Misconception#3:The problem’s just too big.
Some people might think that there are certain things that cannot be fixed. That some issues are simply beyond the point of being helped. And if this is the case, there is no point doing anything. This is potentially what has happened where homelessness is concerned. Sitting down with Angela gave me the chance to understand and acknowledge homelessness for all that it has come to be. Admittedly, this understanding was merely adequate, limited by my own failure to expand it. It’s not like homelessness wasn’t, isn’t and indeed, will not be something I only see from a news report. Instead, homelessness is right on my doorstep-it’s on the whole of Birmingham’s doorstep. As the second city, Birmingham is ranked 25th nationally for homelessness and Shelter says that 1 out of 88 people in the city are homeless. With this is mind, there’s no way for us to ignore it. So why does it feel like we’re trying to? Or is this feeling, really a culmination of our own inability to see what actually can be done? Optimistically, I want to say the latter.
By no means am I condemning those of you that have made a conscientious choice to stop on your journey and give whatever change you can find in the bottom of your purse. I’m certainly not advocating that you don’t offer a cup of tea, to someone you think needs it more than you. More so, what I took from my conversation with Angela is that she isn’t either. What I did take away and what hopefully I’m translating to you, is that we can all play our part, but the way we do so possibly needs re-thinking.
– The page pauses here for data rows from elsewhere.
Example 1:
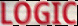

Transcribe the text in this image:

LOGIC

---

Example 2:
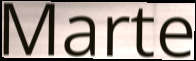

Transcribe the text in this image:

Marte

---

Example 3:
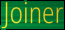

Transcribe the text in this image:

Joiner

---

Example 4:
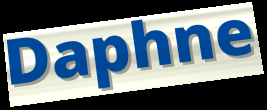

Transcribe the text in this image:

Daphne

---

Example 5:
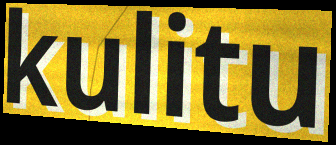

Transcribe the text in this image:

kulitu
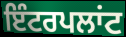
ਇੰਟਰਪਲਾਂਟ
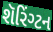
શૅરિંગ્ટન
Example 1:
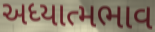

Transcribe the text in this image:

અધ્યાત્મભાવ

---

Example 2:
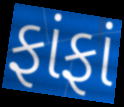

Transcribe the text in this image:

ફાંફાં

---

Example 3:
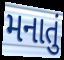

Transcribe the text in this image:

મનાતું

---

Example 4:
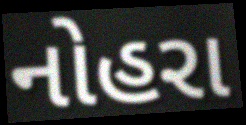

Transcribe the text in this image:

નોહરા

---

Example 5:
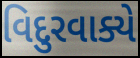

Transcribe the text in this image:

વિદુરવાક્યે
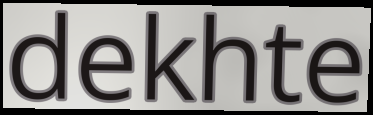
dekhte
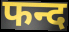
फन्द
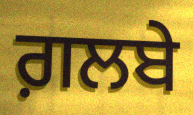
ਗ਼ਲਬੇ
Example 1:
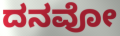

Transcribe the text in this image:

ದನವೋ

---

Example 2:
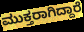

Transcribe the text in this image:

Like many other issues society is facing, there is undoubtedly always going to be more than one approach we wish to take. However, we must first recognize that there is something that can be done, that’s not beyond us. And if you can’t see this consider the fact that Angela’s 5-year old grandson volunteers with his Grandma on a Sunday morning of SBC .So really where’s the rest of our excuses? Equally, you don’t have to vow to end homelessness- the truth is you couldn’t on your own anyway. But, there’s definitely a middle ground.
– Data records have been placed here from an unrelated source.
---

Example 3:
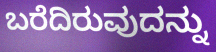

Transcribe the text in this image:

ಬರೆದಿರುವುದನ್ನು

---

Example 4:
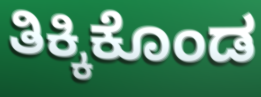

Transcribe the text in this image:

ತಿಕ್ಕಿಕೊಂಡ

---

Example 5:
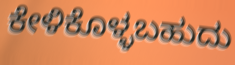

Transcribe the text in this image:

ಕೇಳಿಕೊಳ್ಳಬಹುದು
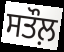
ਸਤੌਲ਼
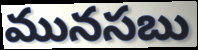
మునసబు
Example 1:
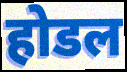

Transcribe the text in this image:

होडल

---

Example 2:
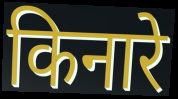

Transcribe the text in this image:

किनारे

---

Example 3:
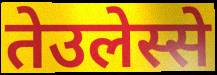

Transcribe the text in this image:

तेउलेस्से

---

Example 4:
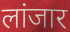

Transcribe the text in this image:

लांजार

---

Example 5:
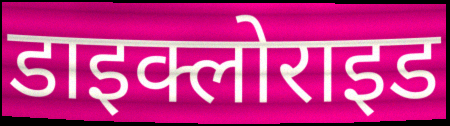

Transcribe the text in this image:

डाइक्लोराइड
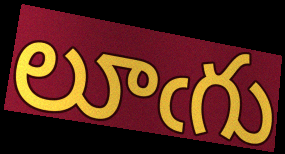
లూఁగు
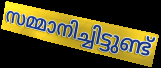
സമ്മാനിച്ചിട്ടുണ്ട്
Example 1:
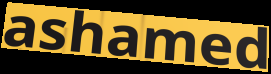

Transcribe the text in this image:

ashamed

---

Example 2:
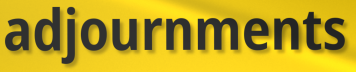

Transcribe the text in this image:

adjournments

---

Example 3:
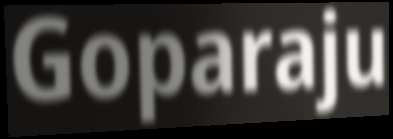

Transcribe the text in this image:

Goparaju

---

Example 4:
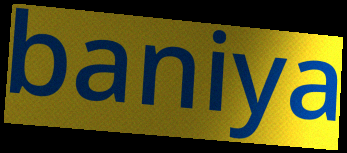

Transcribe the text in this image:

baniya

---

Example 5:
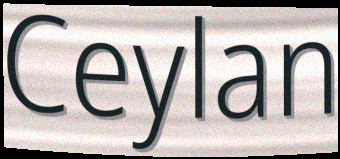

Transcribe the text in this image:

Ceylan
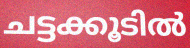
ചട്ടക്കൂടിൽ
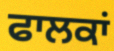
ਫਾਲਕਾਂ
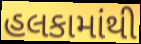
હલકામાંથી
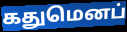
கதுமெனப்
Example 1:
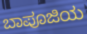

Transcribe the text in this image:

ಬಾಪೂಜಿಯ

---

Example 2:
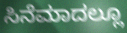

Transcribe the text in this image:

ಸಿನೆಮಾದಲ್ಲೂ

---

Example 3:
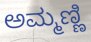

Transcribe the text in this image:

ಅಮ್ಮಣ್ಣಿ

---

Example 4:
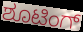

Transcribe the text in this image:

ಶೂಟಿಂಗ್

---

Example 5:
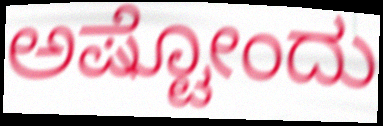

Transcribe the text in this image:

ಅಷ್ಟೋಂದು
In keeping with her many awesome hashtags, I took a particular liking to Angela’s #inmypocket initiative. Explaining this, she urges people to think about what they could fit in their pocket, that they could potentially offer to a homeless person that would massively appreciate them. A Mars bar, a pair of socks, sanitary towels. An odd combination yes, but by no means could such overlooked things go such a long way. Beyond that there’s the obvious- volunteer with people like Angela and outreach projects like SBC. As I listened to her explain a recent holistic pamper day she put on, offering haircuts, shaves and all round pampering for her road lovelies, I was both inspired and a little surprised at first. It showed me that it’s not all about soup kitchens but is about making a connection with someone. It’s about getting people together in order to link them to the help that is available and it’s about just doing something kind because you can.
So, maybe next time you pass someone homeless, your first thought this time won’t be, ‘druggie’. Maybe, next time you notice someone sleeping rough you’ll ask if they want whatever it may be you’re offering. Maybe, next time it will be you giving up your time and compassion for someone who will appreciate it more than you even realise. There are no guarantees, but there is the potential, for all of us to better the lives of those living on the streets of Birmingham.